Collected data
· · · · ·
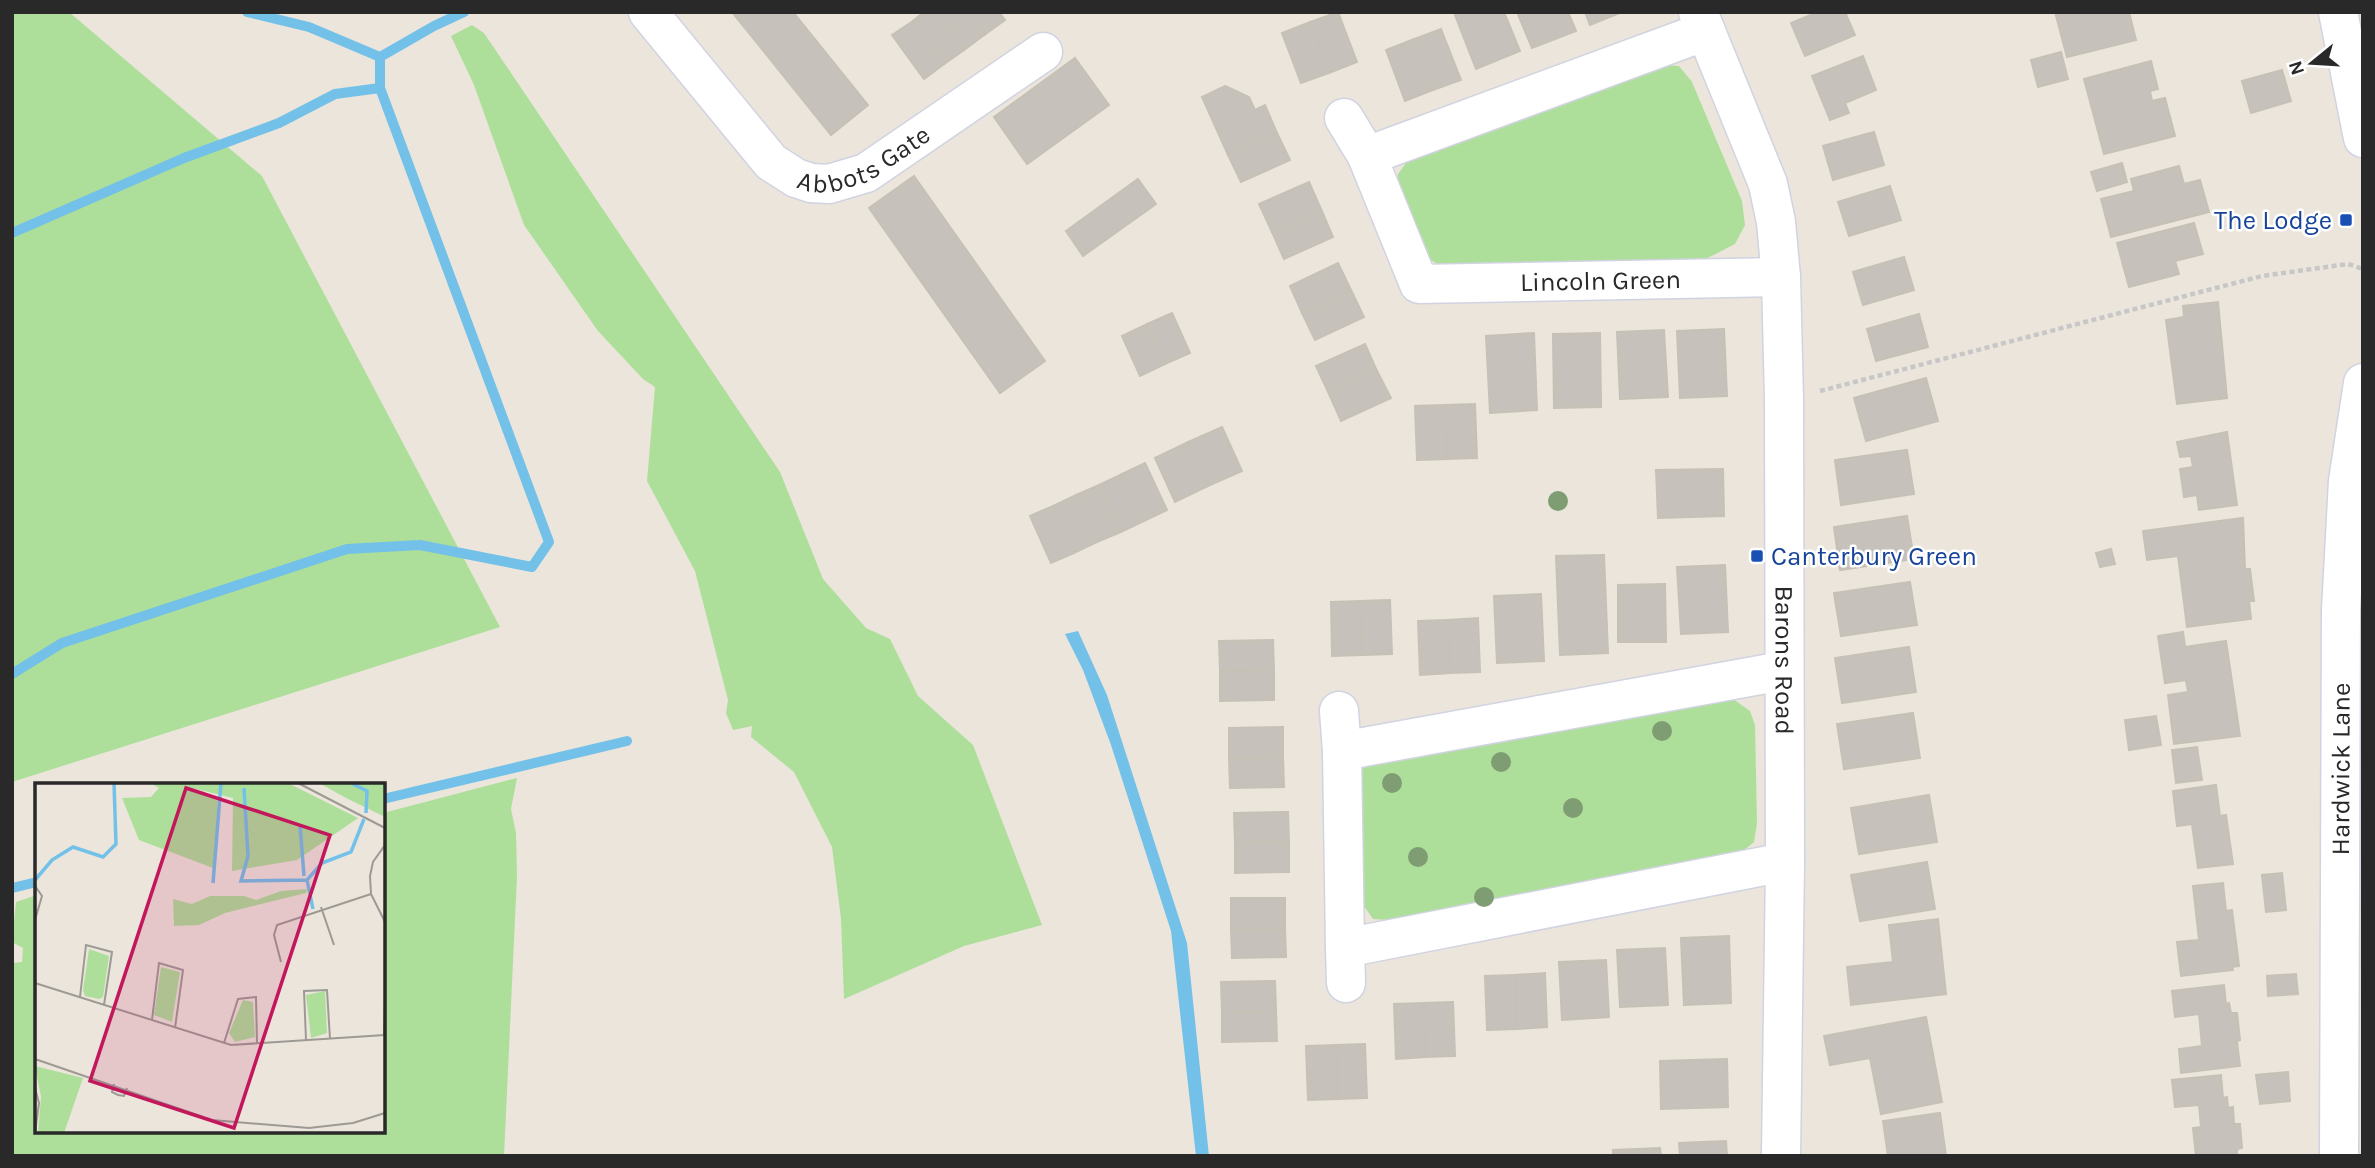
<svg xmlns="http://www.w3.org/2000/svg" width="2375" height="1168" font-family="Karla,sans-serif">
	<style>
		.green { fill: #addf9a }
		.water { fill: #73c1e8 }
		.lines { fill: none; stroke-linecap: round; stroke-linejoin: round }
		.stream { stroke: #73c1e8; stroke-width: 10 }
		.building { fill: #c6c2bb; stroke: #c6c1b5; stroke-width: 2 }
		.minor-casing { stroke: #d1d3e1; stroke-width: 41 }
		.path { stroke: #c7c7c7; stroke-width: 4.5; stroke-dasharray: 5 3.5; stroke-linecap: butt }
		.minor { stroke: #fff; stroke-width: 38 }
		.tree { fill: #7f9d73 }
		.transit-dot { fill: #1a4fb4; stroke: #fff; stroke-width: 2.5 }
		.labels { text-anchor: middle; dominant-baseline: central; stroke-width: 5; stroke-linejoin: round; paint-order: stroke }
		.street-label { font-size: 26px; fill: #292929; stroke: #fff }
		.transit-label { font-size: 26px; fill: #164399; stroke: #fff; text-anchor: end }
		.inset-river { fill: none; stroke: #73c1e8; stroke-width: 3.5 }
		.inset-road { fill: none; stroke: #9d9a94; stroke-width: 2 }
		.view { fill: #c2185b; fill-opacity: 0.15; stroke: #c2185b; stroke-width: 3.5 }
		.inset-edge { fill: none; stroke: #292929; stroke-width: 3.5 }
	</style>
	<rect width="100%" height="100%" fill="#ebe5dc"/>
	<!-- green -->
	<g class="green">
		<polygon points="12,12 69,12 262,176 500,627 12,782"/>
		<polygon points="472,25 484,33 780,472 823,579 866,628 890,639 918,696 973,745 1042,925 964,946 844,999 841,919 832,847 794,772 751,737 752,726 733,730 726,713 728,700 695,571 647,481 655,387 643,379 598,331 524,225 474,85 451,36"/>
		<polygon points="1662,65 1679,66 1692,82 1742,201 1745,225 1735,244 1696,264 1442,267 1428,258 1396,191 1398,174 1409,159"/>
		<polygon points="1733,699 1750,711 1755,725 1757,823 1754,842 1737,856 1390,920 1373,919 1361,902 1356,782 1363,768 1377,761"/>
		<polygon points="517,778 511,809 516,833 517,876 504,1156 12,1156 12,963 22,962 23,948 12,942 16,902 37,895 37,1131 383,1131 383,813"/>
	</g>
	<!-- water -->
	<polygon class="water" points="1078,631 1107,695 1187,943 1209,1156 1196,1156 1171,931 1111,745 1083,670 1065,634"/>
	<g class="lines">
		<!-- stream -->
		<g class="stream">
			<polyline points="380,57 434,26 464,12"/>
			<polyline points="12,233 184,158 279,123 335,94 380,88"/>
			<polyline points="12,674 62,643 347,549 420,545 532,567 549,542 380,88 380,57 309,27 247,12"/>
			<polyline points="383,799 627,741"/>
			<polyline points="12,888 37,882"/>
		</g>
	</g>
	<!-- building -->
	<g class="building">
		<polygon points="732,12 793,12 868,105 831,135"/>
		<polygon points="924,12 938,12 964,50 944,64 913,21"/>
		<polygon points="938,12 968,12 984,35 964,50"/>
		<polygon points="968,12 999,12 1005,20 984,35"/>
		<polygon points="1338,12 1357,62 1329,73 1310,22"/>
		<polygon points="1462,12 1504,12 1520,51 1476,69 1455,15"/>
		<polygon points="1517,12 1568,12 1576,31 1532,48"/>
		<polygon points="1585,12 1622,12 1590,25"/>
		<polygon points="1818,12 1845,12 1855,35 1805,56 1791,23"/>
		<polygon points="2055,12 2129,12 2136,40 2067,57"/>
		<polygon points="913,21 944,64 924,79 892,35"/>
		<polygon points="1310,22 1329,73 1301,83 1282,33"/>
		<polygon points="1441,29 1461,80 1433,90 1414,39"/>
		<polygon points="1414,39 1433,90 1405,101 1386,50"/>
		<polygon points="2061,52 2068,79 2038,87 2031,60"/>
		<polygon points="1863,56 1876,90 1845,103 1849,113 1830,120 1812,76"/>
		<polygon points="1075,58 1109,105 1027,164 994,117"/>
		<polygon points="2151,61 2158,89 2150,91 2152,101 2165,98 2175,136 2104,154 2084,79"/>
		<polygon points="2282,70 2291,101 2251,113 2242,81"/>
		<polygon points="1225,86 1249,97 1255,110 1265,105 1277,133 1228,155 1202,97"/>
		<polygon points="1874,132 1884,165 1833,180 1823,146"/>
		<polygon points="1277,133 1290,160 1241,182 1228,155"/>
		<polygon points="2122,163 2127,182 2097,191 2091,172"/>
		<polygon points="2179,166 2184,184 2200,180 2209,212 2111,237 2101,199 2134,191 2131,179"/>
		<polygon points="914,176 1045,361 1000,393 869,208"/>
		<polygon points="1138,179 1156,204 1083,256 1066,231"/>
		<polygon points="1309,182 1321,209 1272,232 1259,204"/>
		<polygon points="1890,186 1901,220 1849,236 1838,202"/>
		<polygon points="1321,209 1333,237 1284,259 1272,232"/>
		<polygon points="2194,223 2203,254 2175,261 2179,274 2129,287 2117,243"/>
		<polygon points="1904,257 1914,290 1863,305 1853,272"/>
		<polygon points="1338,263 1351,290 1302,313 1290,286"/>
		<polygon points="1351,290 1364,317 1315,340 1302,313"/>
		<polygon points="2218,302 2227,398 2177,404 2166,320 2184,317 2183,306"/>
		<polygon points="1172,313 1190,353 1165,364 1147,324"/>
		<polygon points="1919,314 1928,347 1876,361 1867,329"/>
		<polygon points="1147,324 1165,364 1140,376 1122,336"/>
		<polygon points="1724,329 1727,396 1680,398 1677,331"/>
		<polygon points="1664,330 1668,397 1620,399 1617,332"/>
		<polygon points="1534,333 1537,410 1490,413 1486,336"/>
		<polygon points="1600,333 1601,407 1554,408 1553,334"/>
		<polygon points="1365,344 1377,371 1329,394 1316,366"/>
		<polygon points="1377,371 1391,398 1341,421 1329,394"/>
		<polygon points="1926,378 1938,421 1866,441 1854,398"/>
		<polygon points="1475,404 1477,458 1447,459 1445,405"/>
		<polygon points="1445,405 1447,459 1417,460 1415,406"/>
		<polygon points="1222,427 1242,471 1208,486 1188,442"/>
		<polygon points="2227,432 2237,505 2199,510 2197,495 2184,497 2180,469 2193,467 2191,456 2180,457 2177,442"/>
		<polygon points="1188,442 1208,486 1175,502 1155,458"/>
		<polygon points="1907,450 1914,494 1841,505 1835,460"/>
		<polygon points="1145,463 1167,510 1144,521 1122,474"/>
		<polygon points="1723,469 1724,516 1658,518 1656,470"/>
		<polygon points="1122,474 1144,521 1121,532 1099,485"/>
		<polygon points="1099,485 1121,532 1097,542 1076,495"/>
		<polygon points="1076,495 1097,542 1074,553 1053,506"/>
		<polygon points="1053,506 1074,553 1051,563 1030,516"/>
		<polygon points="1907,516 1914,559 1840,570 1834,527"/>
		<polygon points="2243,518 2245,569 2250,569 2254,601 2249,601 2251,619 2187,627 2178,556 2147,560 2143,531"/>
		<polygon points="2111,549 2115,564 2100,567 2096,553"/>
		<polygon points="1604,555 1608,653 1560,655 1556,556"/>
		<polygon points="1725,565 1728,632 1681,634 1677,567"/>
		<polygon points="1910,582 1917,625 1841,636 1834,593"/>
		<polygon points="1665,584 1666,642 1618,642 1618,585"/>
		<polygon points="1541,594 1544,661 1497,663 1494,596"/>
		<polygon points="1390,600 1392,654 1362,655 1360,601"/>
		<polygon points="1360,601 1362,655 1332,656 1331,602"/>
		<polygon points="1478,618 1480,672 1450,673 1448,620"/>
		<polygon points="1448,620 1450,673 1420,675 1418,621"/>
		<polygon points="2183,632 2185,647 2226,641 2240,736 2174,744 2168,695 2188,692 2186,680 2165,683 2158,636"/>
		<polygon points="1273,640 1274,670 1220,671 1219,641"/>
		<polygon points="1909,647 1916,692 1842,703 1835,658"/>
		<polygon points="1274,670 1274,700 1220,701 1220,671"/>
		<polygon points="1913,713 1920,758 1844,769 1837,724"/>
		<polygon points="2156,716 2161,745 2129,750 2125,720"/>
		<polygon points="1283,727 1283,757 1229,758 1229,728"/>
		<polygon points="2197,747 2202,780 2176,783 2172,750"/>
		<polygon points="1283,757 1284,787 1230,788 1229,758"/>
		<polygon points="2216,785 2220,816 2226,815 2233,864 2198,868 2192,824 2177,826 2173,791"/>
		<polygon points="1929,795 1937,842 1859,854 1851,808"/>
		<polygon points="1288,812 1289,842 1235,843 1234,813"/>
		<polygon points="1289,842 1289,872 1235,873 1235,843"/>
		<polygon points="1927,862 1935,909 1860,921 1851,875"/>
		<polygon points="2282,873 2286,910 2266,912 2262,875"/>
		<polygon points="2223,883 2226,911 2232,910 2239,966 2232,967 2233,970 2181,976 2177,942 2199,940 2193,886"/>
		<polygon points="1231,898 1285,898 1285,928 1231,929"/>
		<polygon points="1938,919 1946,994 1851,1005 1847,967 1893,962 1889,925"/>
		<polygon points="1285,928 1286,957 1232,958 1231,929"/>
		<polygon points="1729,936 1731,1003 1684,1005 1681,938"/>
		<polygon points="1665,948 1668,1005 1620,1007 1617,950"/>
		<polygon points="1606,960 1609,1017 1562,1020 1559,962"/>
		<polygon points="1545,973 1547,1027 1517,1029 1515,975"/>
		<polygon points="2296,974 2298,994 2268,996 2267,976"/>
		<polygon points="1515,975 1517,1029 1487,1030 1485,976"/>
		<polygon points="1275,981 1276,1011 1222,1012 1221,982"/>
		<polygon points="2224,985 2226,1004 2229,1003 2231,1013 2237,1013 2240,1040 2234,1042 2237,1042 2240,1066 2181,1073 2179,1049 2202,1046 2199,1014 2175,1017 2172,991"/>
		<polygon points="1453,1002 1455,1056 1425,1057 1424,1003"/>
		<polygon points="1424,1003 1425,1057 1396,1059 1394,1004"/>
		<polygon points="1276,1011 1277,1041 1222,1042 1222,1012"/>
		<polygon points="1926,1017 1942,1102 1881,1114 1870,1058 1830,1065 1824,1036"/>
		<polygon points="1365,1044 1367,1098 1338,1099 1336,1045"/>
		<polygon points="1336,1045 1338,1099 1308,1100 1306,1046"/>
		<polygon points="1727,1059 1728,1107 1661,1109 1660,1061"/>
		<polygon points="2288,1072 2290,1101 2260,1104 2256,1075"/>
		<polygon points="2221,1075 2223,1098 2227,1097 2228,1108 2233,1107 2234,1124 2240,1124 2242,1148 2237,1149 2237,1156 2196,1156 2193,1128 2201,1127 2199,1105 2175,1107 2172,1080"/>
		<polygon points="1940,1113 1946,1156 1888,1156 1883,1121"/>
		<polygon points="1726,1141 1727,1156 1680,1156 1679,1143"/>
		<polygon points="1660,1148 1661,1156 1613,1156 1613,1150"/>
	</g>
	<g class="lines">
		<defs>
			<g id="minor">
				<path id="s1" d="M648,12L771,162L796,178L811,183L829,184L866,173L1043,52"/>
				<path id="s2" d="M1698,12L1768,184L1776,222L1781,277L1784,400L1785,862L1781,1156"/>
				<polyline points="2338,12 2363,138"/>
				<path id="s3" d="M1706,31L1367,156L1419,284L1781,277"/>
				<polyline points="1344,118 1367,156"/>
				<polyline points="1782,671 1342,751 1345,948 1785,862"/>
				<polyline points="1339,711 1342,751"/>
				<polyline points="1345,948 1346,983"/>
				<path id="s4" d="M2339,1156L2341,610L2348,481L2363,383"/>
			</g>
		</defs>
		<!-- minor casing -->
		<use href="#minor" class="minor-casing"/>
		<!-- path -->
		<polyline class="path" points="1820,391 2262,276 2348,264 2363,269"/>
		<!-- minor -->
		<use href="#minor" class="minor"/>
	</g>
	<!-- trees -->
	<g class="tree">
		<circle cx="1558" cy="501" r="10"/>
		<circle cx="1662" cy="731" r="10"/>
		<circle cx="1501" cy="762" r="10"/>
		<circle cx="1392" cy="783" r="10"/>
		<circle cx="1573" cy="808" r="10"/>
		<circle cx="1418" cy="857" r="10"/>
		<circle cx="1484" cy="897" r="10"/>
	</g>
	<!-- markers -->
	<g class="transit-dot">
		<rect x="2339" y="213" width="14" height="14" rx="3.5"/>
		<rect x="1750" y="549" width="14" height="14" rx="3.5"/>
	</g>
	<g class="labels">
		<!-- street labels -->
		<g class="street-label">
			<text stroke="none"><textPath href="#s1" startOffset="298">Abbots Gate</textPath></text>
			<text stroke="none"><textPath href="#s3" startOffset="681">Lincoln Green</textPath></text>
			<text stroke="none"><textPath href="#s2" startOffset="663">Barons Road</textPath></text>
			<text stroke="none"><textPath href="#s4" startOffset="387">Hardwick Lane</textPath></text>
		</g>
		<!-- transit labels -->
		<g class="transit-label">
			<text x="2332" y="220">The Lodge</text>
			<text x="1771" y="556" text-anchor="start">Canterbury Green</text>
		</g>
	</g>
	<!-- overview -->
	<g transform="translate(35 783)">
		<rect width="350" height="350" fill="#ebe5dc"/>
		<path d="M115,0H253L323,35L262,77L197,88L198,15L157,5L183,18L178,85L104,57L87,15L116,14L124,5ZM284,0H350V34L311,15ZM272,106L271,110L190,130L164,142L139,143L138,116L157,121L175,113H209L221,117L246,108ZM54,166L74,173L68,214L64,216L50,213L48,207ZM126,184L145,189L137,239L119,232ZM290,208L292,250L276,255L271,212ZM208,217L218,219L220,254L200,259L194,250ZM0,283L48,295L29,350H3L6,314Z" fill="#addf9a"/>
		<path class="inset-river" d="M316,0L332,8L331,30M209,5L213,73L206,98L272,97L287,80L316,69L329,36M265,42L269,93M0,97L17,77L38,64L68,74L81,61L79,0M272,97L278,126M178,100L186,0"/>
		<path class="inset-road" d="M263,0L350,45M350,62L338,79L335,93L336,111L350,139M0,103L7,113L0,137M286,124L299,162M246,179L239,152L242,142L336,111M0,200L196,262L350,252M45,214L51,162L77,169L69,222M117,237L124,180L148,187L140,245M349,252L350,219M271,257L269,208L292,207L295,256M189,260L203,216L221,214L222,261M0,276L177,337L274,345L318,340L350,330M79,301L77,309L83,312L89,313L92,305M0,305L4,320L0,350"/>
		<path class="view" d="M151,5L295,52L199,345L55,298Z"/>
		<rect width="350" height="350" class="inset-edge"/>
	</g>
	<!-- border -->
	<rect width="2375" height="1168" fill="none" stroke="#292929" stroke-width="28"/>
	<!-- north arrow -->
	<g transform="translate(2312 63) rotate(252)" stroke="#ffffff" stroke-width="5" paint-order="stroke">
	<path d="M0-5L12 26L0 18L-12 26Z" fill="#292929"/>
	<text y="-10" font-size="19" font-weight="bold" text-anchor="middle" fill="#292929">N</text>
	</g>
</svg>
· · · · ·
## WHAT NEEDS TO BE DONE
Go to the line with "#fff; stroke-width: 38" in the entries above and repeat every line from there through the line with "middle; dominant-baseline: central;", exactly and with no other text.

## SOLUTION TO THE EXERCISE
		.minor { stroke: #fff; stroke-width: 38 }
		.tree { fill: #7f9d73 }
		.transit-dot { fill: #1a4fb4; stroke: #fff; stroke-width: 2.5 }
		.labels { text-anchor: middle; dominant-baseline: central; stroke-width: 5; stroke-linejoin: round; paint-order: stroke }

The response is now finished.